Slowly, he opened the door with his gun raised skyward as he peaked his head out. He looked left and right and, upon seeing that all was clear, walked quickly into the hallway with his rifle pointed outward. Jacko scanned the area and then made his way, carefully, to the stairwell.
He walked slowly downstairs where, as he stepped off the last step, and onto the landing, he spotted his father on the phone. Jacko assumed he was talking with the police, as they had been through similar violent scenarios before that night. John always ended up calling the cops, who always took his father’s side of all their disputes.
They looked at each other; his eyes shifted down to the rifle and back up to Jacko’s face. John, gently, hung up the phone. Innocently, John lifted his eyebrows as he walked toward him, trying to emanate a calm yet concerned look with his face. John opened his arms and held them out in a welcome, hug-like gesture, as though trying to convince Jacko, through body language, that all was fine. His father stepped a few paces closer to Jacko, and then charged him like a bull.

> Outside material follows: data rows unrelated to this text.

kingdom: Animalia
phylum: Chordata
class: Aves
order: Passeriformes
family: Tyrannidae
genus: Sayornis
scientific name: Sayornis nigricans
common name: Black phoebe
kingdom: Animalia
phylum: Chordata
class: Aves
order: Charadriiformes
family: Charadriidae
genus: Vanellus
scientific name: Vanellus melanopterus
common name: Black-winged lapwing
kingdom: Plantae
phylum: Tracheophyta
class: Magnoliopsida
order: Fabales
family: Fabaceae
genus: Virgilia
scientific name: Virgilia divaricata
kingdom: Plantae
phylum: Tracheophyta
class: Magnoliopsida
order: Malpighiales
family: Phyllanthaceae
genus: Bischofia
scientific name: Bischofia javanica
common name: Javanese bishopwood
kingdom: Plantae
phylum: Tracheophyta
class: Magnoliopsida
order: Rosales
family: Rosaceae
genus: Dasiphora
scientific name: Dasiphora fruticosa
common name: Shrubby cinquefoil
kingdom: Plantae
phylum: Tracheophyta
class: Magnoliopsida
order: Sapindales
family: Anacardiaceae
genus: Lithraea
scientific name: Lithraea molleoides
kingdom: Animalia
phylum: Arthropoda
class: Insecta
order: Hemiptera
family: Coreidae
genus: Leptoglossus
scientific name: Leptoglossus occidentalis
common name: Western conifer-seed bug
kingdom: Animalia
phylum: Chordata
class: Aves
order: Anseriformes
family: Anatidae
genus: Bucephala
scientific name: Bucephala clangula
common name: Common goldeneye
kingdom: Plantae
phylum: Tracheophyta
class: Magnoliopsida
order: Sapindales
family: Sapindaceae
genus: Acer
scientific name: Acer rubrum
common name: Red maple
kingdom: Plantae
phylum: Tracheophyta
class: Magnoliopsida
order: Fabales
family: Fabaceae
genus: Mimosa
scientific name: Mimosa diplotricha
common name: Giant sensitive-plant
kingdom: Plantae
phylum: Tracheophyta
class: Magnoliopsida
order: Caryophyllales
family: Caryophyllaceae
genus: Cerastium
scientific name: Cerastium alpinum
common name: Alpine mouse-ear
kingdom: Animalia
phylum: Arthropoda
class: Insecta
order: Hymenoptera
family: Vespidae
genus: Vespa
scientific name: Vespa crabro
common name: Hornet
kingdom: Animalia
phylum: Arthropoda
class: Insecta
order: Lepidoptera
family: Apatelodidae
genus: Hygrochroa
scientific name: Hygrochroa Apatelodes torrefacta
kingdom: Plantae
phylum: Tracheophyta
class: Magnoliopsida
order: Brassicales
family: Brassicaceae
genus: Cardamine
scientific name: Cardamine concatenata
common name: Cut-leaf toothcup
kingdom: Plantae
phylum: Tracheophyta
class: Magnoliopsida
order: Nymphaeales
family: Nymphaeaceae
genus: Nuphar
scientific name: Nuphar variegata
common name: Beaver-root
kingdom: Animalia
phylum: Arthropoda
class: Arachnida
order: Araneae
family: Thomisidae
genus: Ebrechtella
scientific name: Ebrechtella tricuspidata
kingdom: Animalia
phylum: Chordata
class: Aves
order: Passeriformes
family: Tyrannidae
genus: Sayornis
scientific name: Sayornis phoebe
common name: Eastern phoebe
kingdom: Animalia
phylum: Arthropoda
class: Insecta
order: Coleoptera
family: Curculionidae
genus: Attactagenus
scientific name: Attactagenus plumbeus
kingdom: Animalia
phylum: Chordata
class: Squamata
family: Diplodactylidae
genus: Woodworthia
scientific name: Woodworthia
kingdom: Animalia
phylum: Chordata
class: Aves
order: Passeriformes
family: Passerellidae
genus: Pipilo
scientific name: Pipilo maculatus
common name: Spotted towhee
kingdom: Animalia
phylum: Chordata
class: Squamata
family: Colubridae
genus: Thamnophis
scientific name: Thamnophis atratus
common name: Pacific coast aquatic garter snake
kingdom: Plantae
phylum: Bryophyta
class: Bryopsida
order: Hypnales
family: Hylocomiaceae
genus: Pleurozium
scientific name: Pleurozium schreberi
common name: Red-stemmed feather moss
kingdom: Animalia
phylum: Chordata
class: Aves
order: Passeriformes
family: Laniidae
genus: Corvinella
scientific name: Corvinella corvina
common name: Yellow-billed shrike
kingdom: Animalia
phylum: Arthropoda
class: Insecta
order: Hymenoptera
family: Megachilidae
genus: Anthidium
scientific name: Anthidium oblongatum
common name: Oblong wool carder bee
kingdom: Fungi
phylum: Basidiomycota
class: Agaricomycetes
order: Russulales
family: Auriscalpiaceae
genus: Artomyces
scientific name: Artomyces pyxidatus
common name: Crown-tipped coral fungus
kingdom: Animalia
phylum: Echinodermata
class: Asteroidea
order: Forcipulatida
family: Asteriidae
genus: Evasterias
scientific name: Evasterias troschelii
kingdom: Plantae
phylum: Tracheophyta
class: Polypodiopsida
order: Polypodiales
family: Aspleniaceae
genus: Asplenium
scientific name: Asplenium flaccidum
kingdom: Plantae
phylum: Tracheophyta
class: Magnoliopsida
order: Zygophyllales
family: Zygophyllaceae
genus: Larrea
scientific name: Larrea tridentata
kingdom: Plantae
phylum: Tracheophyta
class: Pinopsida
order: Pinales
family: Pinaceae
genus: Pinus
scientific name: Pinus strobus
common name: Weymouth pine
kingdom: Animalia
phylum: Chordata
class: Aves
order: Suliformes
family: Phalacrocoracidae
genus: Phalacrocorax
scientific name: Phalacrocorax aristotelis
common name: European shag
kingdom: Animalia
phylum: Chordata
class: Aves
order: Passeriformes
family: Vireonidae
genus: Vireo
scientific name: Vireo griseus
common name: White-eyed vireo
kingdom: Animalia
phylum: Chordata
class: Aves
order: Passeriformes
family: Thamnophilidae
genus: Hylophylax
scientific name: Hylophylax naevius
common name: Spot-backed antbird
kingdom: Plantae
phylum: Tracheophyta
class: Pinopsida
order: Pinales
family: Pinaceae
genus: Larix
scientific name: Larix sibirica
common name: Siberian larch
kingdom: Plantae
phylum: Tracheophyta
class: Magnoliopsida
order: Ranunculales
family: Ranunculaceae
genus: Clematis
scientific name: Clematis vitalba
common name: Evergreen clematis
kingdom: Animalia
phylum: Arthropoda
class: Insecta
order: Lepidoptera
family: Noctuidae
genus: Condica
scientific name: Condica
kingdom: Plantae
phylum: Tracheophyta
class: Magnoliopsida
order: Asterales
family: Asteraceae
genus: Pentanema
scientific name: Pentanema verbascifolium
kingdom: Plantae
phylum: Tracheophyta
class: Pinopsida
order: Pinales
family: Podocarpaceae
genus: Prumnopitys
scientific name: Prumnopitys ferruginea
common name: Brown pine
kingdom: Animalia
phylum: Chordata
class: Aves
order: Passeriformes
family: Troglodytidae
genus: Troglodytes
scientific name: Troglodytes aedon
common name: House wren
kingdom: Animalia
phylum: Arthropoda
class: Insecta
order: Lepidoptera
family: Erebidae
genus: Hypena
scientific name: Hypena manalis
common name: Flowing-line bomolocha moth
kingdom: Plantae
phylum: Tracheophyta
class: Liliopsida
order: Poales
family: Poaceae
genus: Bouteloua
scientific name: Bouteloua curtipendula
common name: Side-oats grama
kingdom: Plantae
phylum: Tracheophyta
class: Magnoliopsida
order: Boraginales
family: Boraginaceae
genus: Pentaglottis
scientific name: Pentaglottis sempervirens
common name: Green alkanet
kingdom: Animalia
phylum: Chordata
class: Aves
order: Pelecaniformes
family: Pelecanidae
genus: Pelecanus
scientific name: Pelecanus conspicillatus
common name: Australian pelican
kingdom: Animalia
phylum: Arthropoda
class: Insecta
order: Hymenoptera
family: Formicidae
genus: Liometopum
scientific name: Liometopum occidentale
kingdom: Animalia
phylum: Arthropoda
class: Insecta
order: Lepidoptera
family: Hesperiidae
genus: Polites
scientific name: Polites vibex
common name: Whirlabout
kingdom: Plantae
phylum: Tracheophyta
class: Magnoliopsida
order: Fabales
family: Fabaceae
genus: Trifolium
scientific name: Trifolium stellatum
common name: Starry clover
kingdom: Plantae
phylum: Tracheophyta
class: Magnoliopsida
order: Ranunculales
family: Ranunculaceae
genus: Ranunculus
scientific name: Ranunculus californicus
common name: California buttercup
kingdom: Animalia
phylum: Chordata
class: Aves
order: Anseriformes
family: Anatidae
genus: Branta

He made it outside the door in time to hear his father ram himself into the coat rack nailed to the wall behind the door.
Jacko hopped onto his black 250cc scooter and rode off without looking back.
“Get your ASS back here!” Jacko heard as he sped off.
Several police cars turned onto his street as he approached stop signs at the end of his block. He knew they must be headed for his home, but Jacko remained calm as he looked both ways before making a left onto the other street. Nothing mattered to Jacko, anymore, because he was determined never to look back on the town with the father that let him down in so many ways.